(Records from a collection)
*** Begin section ***

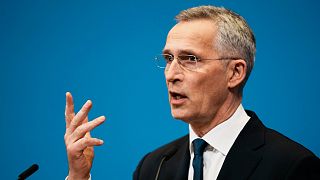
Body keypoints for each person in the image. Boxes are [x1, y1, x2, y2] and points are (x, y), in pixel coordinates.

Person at [64, 5, 320, 180]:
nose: (171, 74)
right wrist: (79, 176)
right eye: (168, 58)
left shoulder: (292, 166)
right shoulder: (153, 167)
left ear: (235, 73)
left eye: (190, 59)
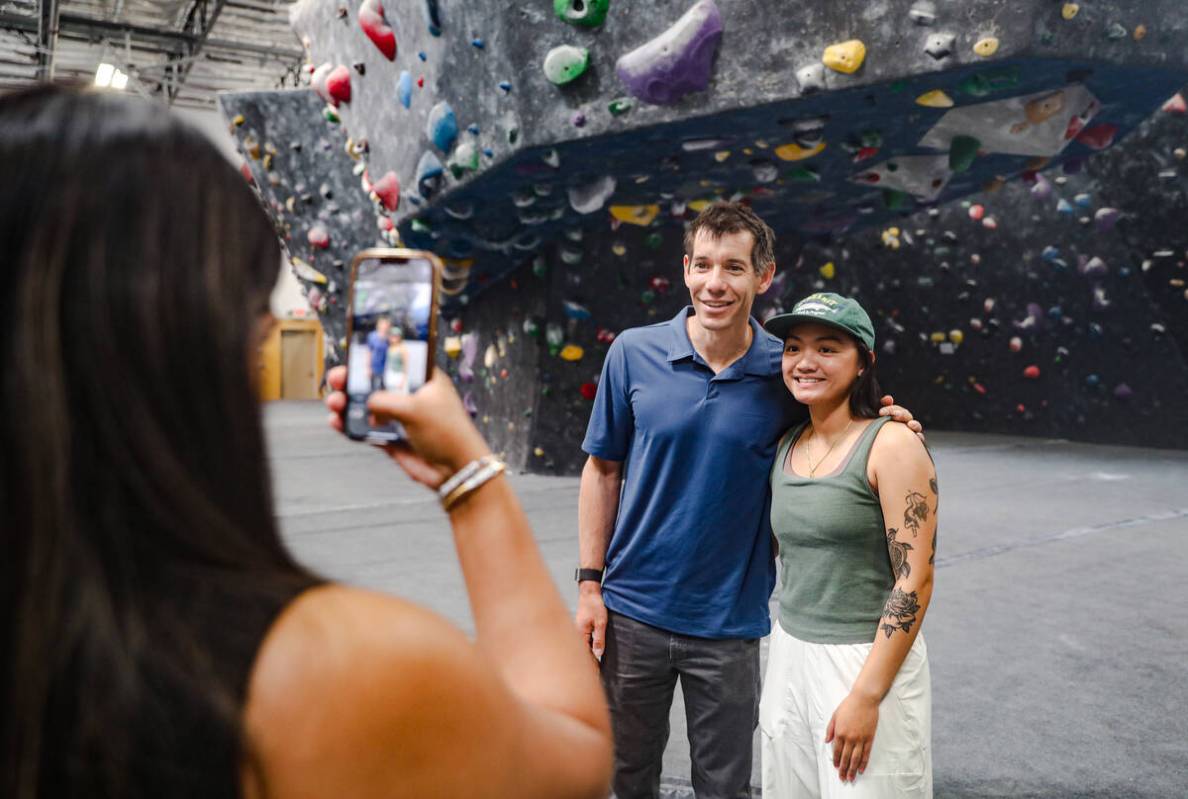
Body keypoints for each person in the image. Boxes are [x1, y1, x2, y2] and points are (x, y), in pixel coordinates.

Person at [0, 84, 611, 799]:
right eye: (253, 304)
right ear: (184, 343)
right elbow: (576, 756)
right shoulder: (341, 673)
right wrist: (470, 481)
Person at [577, 202, 922, 799]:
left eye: (734, 268)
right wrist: (589, 585)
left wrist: (887, 421)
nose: (716, 283)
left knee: (725, 786)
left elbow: (841, 422)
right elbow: (602, 469)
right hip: (631, 611)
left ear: (763, 278)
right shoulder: (632, 353)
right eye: (704, 265)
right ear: (686, 270)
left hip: (730, 624)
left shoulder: (786, 370)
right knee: (626, 777)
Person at [759, 293, 936, 798]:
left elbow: (915, 577)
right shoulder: (787, 444)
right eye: (794, 348)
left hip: (864, 658)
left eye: (828, 348)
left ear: (864, 363)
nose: (806, 362)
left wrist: (866, 695)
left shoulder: (893, 444)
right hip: (790, 651)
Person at [384, 325, 411, 393]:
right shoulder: (390, 347)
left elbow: (406, 366)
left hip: (399, 375)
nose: (393, 337)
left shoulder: (403, 348)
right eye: (392, 335)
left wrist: (403, 380)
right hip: (390, 375)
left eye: (396, 335)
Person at [367, 316, 391, 390]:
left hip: (385, 367)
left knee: (383, 389)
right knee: (372, 389)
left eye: (385, 325)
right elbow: (369, 352)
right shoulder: (372, 336)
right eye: (382, 324)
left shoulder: (390, 337)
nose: (384, 326)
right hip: (374, 365)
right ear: (378, 325)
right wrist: (368, 368)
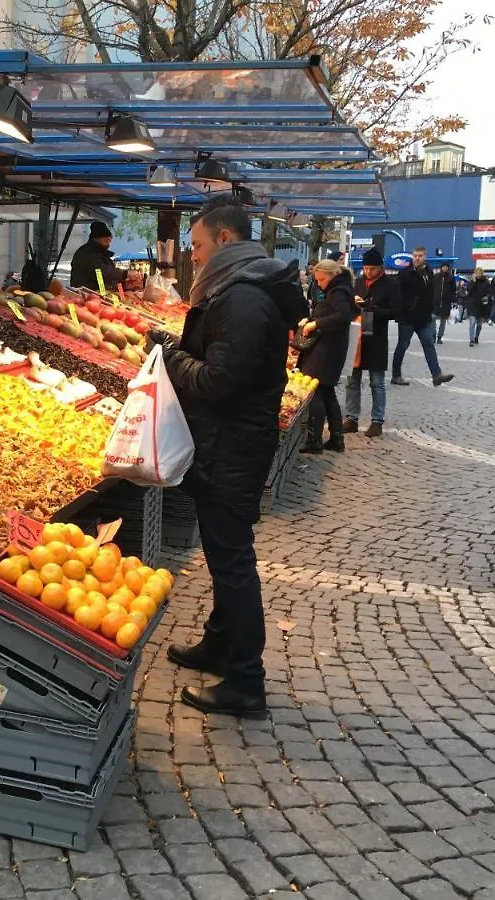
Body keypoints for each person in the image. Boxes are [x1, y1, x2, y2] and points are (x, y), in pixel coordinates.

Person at [150, 195, 308, 716]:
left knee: (232, 560)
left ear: (225, 239)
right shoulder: (242, 288)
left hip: (232, 444)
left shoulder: (241, 296)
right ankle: (219, 643)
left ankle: (245, 681)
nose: (192, 256)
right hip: (228, 442)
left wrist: (170, 357)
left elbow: (220, 382)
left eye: (196, 245)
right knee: (224, 556)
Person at [298, 259, 355, 454]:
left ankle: (314, 440)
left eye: (321, 279)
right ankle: (336, 439)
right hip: (332, 348)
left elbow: (343, 316)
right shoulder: (341, 289)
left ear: (332, 275)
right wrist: (312, 318)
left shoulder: (339, 291)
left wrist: (316, 324)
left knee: (316, 392)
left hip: (326, 349)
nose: (319, 283)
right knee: (327, 392)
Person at [343, 248, 399, 437]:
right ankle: (351, 418)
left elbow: (396, 311)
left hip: (376, 336)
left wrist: (372, 309)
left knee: (377, 381)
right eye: (366, 268)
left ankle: (377, 420)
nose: (368, 272)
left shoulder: (390, 284)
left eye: (372, 269)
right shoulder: (358, 282)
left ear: (380, 268)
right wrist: (355, 305)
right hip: (357, 335)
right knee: (352, 380)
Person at [391, 246, 454, 387]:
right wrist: (406, 307)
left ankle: (436, 374)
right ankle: (396, 374)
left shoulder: (428, 272)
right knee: (402, 345)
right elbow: (399, 293)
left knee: (428, 344)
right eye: (415, 256)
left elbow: (430, 292)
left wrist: (433, 308)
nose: (417, 258)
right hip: (408, 317)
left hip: (424, 317)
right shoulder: (405, 273)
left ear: (425, 256)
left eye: (420, 256)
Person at [69, 222, 127, 291]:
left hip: (99, 294)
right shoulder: (86, 253)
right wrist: (125, 274)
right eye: (104, 237)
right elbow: (102, 273)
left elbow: (104, 278)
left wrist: (123, 283)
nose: (109, 239)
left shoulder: (102, 253)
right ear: (95, 238)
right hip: (85, 295)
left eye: (109, 237)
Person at [466, 268, 491, 346]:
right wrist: (473, 281)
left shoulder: (486, 282)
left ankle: (476, 337)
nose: (478, 275)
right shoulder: (472, 281)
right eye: (477, 273)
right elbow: (469, 290)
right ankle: (471, 339)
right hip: (472, 304)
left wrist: (487, 296)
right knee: (472, 322)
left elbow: (490, 292)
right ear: (474, 274)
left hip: (481, 305)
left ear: (482, 273)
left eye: (480, 273)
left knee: (479, 324)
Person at [434, 262, 455, 344]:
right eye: (443, 267)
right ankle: (433, 335)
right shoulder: (436, 276)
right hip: (435, 302)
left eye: (446, 267)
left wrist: (452, 299)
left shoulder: (451, 278)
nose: (445, 268)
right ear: (441, 267)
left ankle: (439, 337)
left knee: (443, 321)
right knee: (432, 319)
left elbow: (453, 290)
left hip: (446, 302)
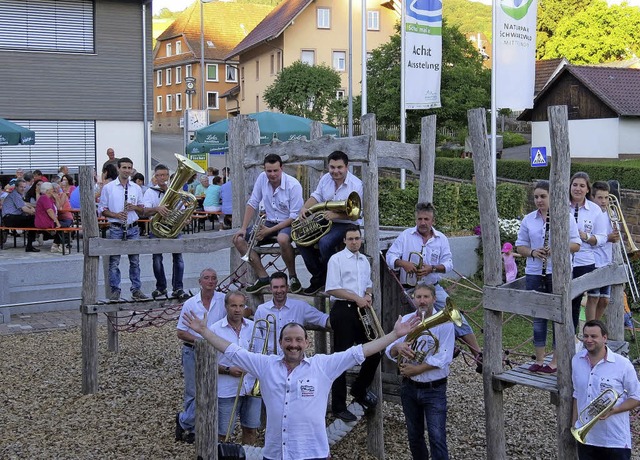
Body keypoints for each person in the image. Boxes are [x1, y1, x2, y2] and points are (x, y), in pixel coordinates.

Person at [182, 300, 420, 460]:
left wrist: (394, 335)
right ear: (280, 343)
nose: (293, 345)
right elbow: (233, 350)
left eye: (298, 340)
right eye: (288, 340)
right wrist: (204, 331)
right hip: (275, 453)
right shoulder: (265, 366)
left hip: (313, 453)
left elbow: (359, 352)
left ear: (306, 343)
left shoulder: (322, 366)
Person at [385, 202, 482, 366]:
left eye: (426, 219)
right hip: (412, 289)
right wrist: (403, 263)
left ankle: (479, 356)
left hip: (433, 287)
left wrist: (432, 268)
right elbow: (389, 256)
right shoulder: (405, 235)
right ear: (416, 219)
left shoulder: (441, 238)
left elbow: (449, 264)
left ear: (433, 221)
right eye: (420, 219)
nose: (422, 222)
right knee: (426, 321)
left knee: (457, 317)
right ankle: (443, 351)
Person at [516, 180, 581, 373]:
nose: (539, 200)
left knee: (557, 316)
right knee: (538, 316)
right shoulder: (529, 219)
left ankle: (556, 360)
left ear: (552, 197)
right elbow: (520, 246)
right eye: (536, 197)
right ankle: (539, 359)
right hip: (535, 272)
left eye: (543, 196)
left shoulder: (565, 217)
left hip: (558, 272)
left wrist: (557, 248)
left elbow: (576, 244)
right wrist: (533, 252)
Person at [386, 283, 454, 460]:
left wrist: (417, 369)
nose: (422, 301)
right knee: (414, 437)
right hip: (409, 387)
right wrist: (398, 347)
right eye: (418, 297)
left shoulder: (445, 322)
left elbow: (444, 356)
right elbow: (389, 351)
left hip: (434, 389)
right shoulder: (407, 320)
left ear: (434, 298)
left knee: (437, 437)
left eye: (426, 297)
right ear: (413, 299)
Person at [325, 225, 379, 422]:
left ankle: (359, 388)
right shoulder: (336, 259)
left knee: (375, 350)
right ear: (344, 241)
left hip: (360, 309)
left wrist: (368, 294)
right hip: (343, 310)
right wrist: (356, 298)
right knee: (341, 358)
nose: (355, 242)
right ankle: (338, 406)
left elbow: (369, 283)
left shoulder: (364, 260)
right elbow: (332, 289)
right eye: (351, 239)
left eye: (357, 238)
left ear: (361, 239)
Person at [233, 153, 303, 294]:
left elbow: (294, 217)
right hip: (270, 222)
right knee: (238, 240)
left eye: (275, 170)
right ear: (264, 169)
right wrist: (243, 228)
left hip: (289, 223)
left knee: (282, 239)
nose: (272, 174)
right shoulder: (261, 178)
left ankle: (293, 276)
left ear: (281, 168)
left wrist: (269, 231)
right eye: (268, 171)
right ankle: (263, 277)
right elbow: (252, 202)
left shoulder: (293, 185)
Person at [572, 320, 640, 460]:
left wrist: (614, 410)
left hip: (614, 440)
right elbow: (577, 394)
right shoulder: (576, 360)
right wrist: (574, 425)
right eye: (585, 336)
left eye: (593, 336)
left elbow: (636, 396)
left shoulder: (622, 364)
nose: (589, 340)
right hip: (587, 438)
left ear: (604, 337)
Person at [297, 150, 363, 295]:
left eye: (339, 167)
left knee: (325, 243)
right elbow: (317, 195)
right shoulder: (325, 178)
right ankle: (319, 277)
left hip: (347, 224)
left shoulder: (356, 184)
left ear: (347, 167)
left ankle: (330, 279)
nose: (335, 171)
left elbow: (357, 214)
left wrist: (336, 214)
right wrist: (305, 208)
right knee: (301, 240)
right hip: (327, 220)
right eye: (332, 167)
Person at [175, 268, 226, 444]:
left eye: (213, 278)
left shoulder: (223, 300)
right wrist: (201, 340)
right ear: (200, 282)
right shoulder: (190, 303)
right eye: (206, 278)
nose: (210, 281)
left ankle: (184, 421)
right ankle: (192, 427)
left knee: (213, 388)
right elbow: (181, 332)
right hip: (193, 350)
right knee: (193, 391)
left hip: (215, 352)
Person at [212, 291, 261, 445]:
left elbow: (261, 355)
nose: (238, 309)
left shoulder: (253, 327)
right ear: (226, 306)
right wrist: (227, 370)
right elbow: (206, 364)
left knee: (251, 430)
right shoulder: (215, 330)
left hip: (251, 387)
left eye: (241, 306)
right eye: (233, 305)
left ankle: (248, 455)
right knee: (223, 434)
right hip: (227, 389)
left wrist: (252, 366)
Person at [98, 157, 148, 301]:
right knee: (114, 261)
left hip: (132, 228)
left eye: (129, 168)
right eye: (124, 167)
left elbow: (142, 210)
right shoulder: (109, 187)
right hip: (116, 227)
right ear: (119, 169)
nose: (127, 170)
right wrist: (116, 214)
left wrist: (134, 208)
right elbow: (102, 209)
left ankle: (136, 290)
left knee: (135, 261)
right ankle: (115, 290)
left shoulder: (136, 188)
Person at [253, 271, 330, 354]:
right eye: (275, 287)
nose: (279, 290)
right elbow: (257, 338)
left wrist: (341, 320)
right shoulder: (261, 310)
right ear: (270, 289)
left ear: (287, 288)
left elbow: (323, 319)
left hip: (295, 358)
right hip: (270, 359)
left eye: (282, 286)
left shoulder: (300, 306)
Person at [570, 172, 608, 333]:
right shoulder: (559, 204)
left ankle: (576, 337)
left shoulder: (594, 210)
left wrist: (585, 236)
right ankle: (564, 340)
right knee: (564, 301)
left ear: (587, 190)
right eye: (575, 185)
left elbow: (601, 237)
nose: (578, 189)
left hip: (584, 261)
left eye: (582, 186)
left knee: (576, 300)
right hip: (561, 260)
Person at [143, 164, 187, 300]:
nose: (162, 178)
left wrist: (185, 219)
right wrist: (157, 209)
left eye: (165, 175)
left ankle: (178, 287)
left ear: (168, 176)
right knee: (157, 259)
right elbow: (145, 211)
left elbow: (183, 210)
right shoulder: (150, 192)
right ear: (155, 177)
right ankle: (161, 287)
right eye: (159, 175)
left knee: (178, 259)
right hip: (157, 228)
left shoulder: (176, 192)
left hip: (173, 228)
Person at [589, 181, 620, 321]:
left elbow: (615, 237)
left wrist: (616, 233)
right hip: (594, 260)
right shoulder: (590, 214)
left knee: (605, 300)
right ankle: (589, 329)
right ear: (592, 197)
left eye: (606, 198)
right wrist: (608, 238)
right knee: (593, 297)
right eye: (600, 198)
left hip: (607, 260)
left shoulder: (611, 212)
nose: (604, 201)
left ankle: (594, 326)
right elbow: (588, 240)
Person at [1, 179, 39, 252]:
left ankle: (30, 244)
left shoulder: (18, 195)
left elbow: (25, 203)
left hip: (10, 218)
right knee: (33, 219)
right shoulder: (15, 195)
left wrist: (34, 206)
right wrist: (37, 213)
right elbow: (24, 209)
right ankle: (29, 246)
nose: (23, 189)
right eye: (21, 187)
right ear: (16, 187)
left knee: (32, 220)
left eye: (24, 187)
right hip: (9, 219)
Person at [34, 182, 66, 254]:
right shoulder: (44, 198)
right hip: (44, 221)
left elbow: (58, 207)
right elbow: (50, 211)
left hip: (47, 220)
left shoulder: (49, 198)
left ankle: (56, 245)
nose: (53, 191)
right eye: (52, 189)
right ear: (47, 190)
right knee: (63, 226)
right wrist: (57, 222)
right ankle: (58, 246)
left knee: (64, 224)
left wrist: (56, 198)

*** End section ***

All lines above from the one with "left shoulder: (293, 185)" to the one with "right elbow: (102, 209)", inclusive, should be copied exactly, and no other lines.

-- Output below --
left shoulder: (293, 185)
Person at [572, 320, 640, 460]:
left wrist: (614, 410)
left hip: (614, 440)
right elbow: (577, 394)
right shoulder: (576, 360)
right wrist: (574, 425)
right eye: (585, 336)
left eye: (593, 336)
left elbow: (636, 396)
left shoulder: (622, 364)
nose: (589, 340)
right hip: (587, 438)
left ear: (604, 337)
Person at [297, 150, 363, 295]:
left eye: (339, 167)
left knee: (325, 243)
right elbow: (317, 195)
right shoulder: (325, 178)
right ankle: (319, 277)
left hip: (347, 224)
left shoulder: (356, 184)
left ear: (347, 167)
left ankle: (330, 279)
nose: (335, 171)
left elbow: (357, 214)
left wrist: (336, 214)
right wrist: (305, 208)
right knee: (301, 240)
right hip: (327, 220)
right eye: (332, 167)
Person at [175, 268, 226, 444]:
left eye: (213, 278)
left shoulder: (223, 300)
right wrist: (201, 340)
right ear: (200, 282)
right shoulder: (190, 303)
right eye: (206, 278)
nose: (210, 281)
left ankle: (184, 421)
right ankle: (192, 427)
left knee: (213, 388)
right elbow: (181, 332)
right hip: (193, 350)
right knee: (193, 391)
left hip: (215, 352)
Person at [212, 291, 261, 445]:
left elbow: (261, 355)
nose: (238, 309)
left shoulder: (253, 327)
right ear: (226, 306)
right wrist: (227, 370)
right elbow: (206, 364)
left knee: (251, 430)
right shoulder: (215, 330)
left hip: (251, 387)
left eye: (241, 306)
right eye: (233, 305)
left ankle: (248, 455)
right knee: (223, 434)
right hip: (227, 389)
left wrist: (252, 366)
Person at [98, 157, 148, 301]:
right knee: (114, 261)
left hip: (132, 228)
left eye: (129, 168)
right eye: (124, 167)
left elbow: (142, 210)
right shoulder: (109, 187)
right hip: (116, 227)
right ear: (119, 169)
nose: (127, 170)
right wrist: (116, 214)
left wrist: (134, 208)
right elbow: (102, 209)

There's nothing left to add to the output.